◆ TASK DIRECTIONS ◆
In the page on estimating air emissions from dairy farms, why were producers unsure what values to report for ammonia and hydrogen sulfide? Answer in one to three sentences.

Estimating Air Emissions on Dairy Farms
Dept. of Animal Science
Gases and particulates (dusts) are the two main concerns related to air emissions from animal operations. These emissions are a result of complex processes driven by the animal diet, manure handling practices, and environmental conditions such as temperature, wind and humidity.
Recently, EPA has required that large CAFOs report ammonia and hydrogen sulfide emissions under Emergency Planning and Community Right-to-Know Act (EPCRA).
Producers were uncertain what values to report as little data are publicly available to guide them in estimating how much of any gas their particular operation emits. A unified approach to estimating emissions from livestock operations is needed.
Estimates of air emissions are currently made by applying ‘emission factors’. Emission factors are production unit (i.e., per animal) multipliers that are used to calculate the total farm emissions.

◆ EXTRACTED DATA ◆
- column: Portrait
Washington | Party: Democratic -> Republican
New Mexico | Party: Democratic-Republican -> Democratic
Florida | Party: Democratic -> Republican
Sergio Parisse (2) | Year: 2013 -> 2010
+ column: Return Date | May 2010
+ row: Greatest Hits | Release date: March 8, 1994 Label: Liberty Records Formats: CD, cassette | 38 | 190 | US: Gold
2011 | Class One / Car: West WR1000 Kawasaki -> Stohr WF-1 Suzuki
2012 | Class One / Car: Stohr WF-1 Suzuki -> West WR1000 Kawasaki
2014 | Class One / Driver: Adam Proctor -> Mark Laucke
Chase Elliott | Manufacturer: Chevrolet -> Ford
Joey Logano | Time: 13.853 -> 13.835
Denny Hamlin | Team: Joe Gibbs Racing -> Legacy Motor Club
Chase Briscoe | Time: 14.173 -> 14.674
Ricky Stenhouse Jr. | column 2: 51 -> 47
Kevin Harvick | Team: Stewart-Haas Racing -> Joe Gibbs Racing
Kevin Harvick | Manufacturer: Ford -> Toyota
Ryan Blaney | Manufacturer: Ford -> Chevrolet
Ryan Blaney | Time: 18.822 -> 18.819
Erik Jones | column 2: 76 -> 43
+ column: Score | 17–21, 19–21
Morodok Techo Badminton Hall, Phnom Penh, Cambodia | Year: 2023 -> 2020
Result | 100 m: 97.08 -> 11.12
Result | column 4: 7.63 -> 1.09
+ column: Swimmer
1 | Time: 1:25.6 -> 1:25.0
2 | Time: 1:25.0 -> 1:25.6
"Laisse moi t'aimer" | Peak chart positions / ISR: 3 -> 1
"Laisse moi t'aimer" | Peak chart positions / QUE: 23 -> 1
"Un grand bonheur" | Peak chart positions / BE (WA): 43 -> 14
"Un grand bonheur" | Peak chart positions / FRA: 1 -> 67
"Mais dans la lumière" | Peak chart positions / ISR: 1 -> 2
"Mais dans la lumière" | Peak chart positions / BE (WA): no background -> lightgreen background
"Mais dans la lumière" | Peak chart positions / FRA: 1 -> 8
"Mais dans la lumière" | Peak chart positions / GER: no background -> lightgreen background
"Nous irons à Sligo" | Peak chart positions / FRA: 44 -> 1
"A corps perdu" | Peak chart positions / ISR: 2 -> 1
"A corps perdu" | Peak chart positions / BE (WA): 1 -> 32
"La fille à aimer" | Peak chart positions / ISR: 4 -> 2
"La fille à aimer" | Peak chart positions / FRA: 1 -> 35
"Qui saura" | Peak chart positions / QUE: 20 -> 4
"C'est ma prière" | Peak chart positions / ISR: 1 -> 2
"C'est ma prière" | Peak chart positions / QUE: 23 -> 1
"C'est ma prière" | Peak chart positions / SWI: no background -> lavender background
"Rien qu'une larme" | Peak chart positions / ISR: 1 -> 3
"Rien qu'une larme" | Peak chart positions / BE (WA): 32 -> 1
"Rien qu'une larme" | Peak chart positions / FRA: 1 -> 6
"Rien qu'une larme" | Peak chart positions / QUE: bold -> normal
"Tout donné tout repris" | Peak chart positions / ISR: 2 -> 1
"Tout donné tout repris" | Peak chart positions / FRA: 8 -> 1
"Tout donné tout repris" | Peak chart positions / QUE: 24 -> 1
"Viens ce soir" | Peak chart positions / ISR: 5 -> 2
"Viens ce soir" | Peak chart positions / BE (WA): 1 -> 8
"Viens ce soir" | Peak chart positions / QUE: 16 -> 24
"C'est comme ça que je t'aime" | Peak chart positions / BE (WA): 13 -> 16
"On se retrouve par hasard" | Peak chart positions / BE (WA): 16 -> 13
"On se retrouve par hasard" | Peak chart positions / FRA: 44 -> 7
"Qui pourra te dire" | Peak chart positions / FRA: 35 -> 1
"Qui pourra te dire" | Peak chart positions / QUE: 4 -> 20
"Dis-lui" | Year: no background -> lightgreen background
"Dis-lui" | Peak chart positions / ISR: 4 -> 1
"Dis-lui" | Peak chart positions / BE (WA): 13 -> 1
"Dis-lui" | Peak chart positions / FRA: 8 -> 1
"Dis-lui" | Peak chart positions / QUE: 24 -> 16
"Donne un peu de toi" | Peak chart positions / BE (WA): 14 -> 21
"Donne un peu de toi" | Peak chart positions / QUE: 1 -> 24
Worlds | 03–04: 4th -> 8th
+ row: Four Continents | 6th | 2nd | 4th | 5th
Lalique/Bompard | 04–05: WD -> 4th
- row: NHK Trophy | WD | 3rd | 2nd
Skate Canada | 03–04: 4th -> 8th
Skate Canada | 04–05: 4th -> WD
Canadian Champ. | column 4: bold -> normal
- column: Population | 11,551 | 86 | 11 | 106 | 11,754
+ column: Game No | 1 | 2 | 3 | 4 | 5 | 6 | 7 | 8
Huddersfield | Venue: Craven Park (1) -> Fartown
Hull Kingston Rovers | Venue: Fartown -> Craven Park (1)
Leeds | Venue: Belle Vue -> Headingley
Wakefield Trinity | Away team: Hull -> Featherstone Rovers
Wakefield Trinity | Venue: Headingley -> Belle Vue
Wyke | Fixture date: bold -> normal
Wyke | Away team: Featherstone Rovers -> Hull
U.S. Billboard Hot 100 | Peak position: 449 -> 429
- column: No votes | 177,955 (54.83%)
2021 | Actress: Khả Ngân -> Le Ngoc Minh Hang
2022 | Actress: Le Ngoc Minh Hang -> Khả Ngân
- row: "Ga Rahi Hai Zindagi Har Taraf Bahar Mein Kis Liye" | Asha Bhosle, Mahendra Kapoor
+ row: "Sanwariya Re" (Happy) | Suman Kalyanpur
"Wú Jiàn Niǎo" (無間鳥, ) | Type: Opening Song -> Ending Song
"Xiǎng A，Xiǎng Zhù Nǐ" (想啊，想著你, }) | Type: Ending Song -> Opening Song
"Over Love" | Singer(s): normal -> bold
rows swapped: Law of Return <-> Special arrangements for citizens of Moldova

◆ CORRECT ANSWER ◆
Producers were unsure because little data is publicly available to help them estimate how much of any gas their own operation emits. The problem arose once EPA required large CAFOs to report these emissions under EPCRA.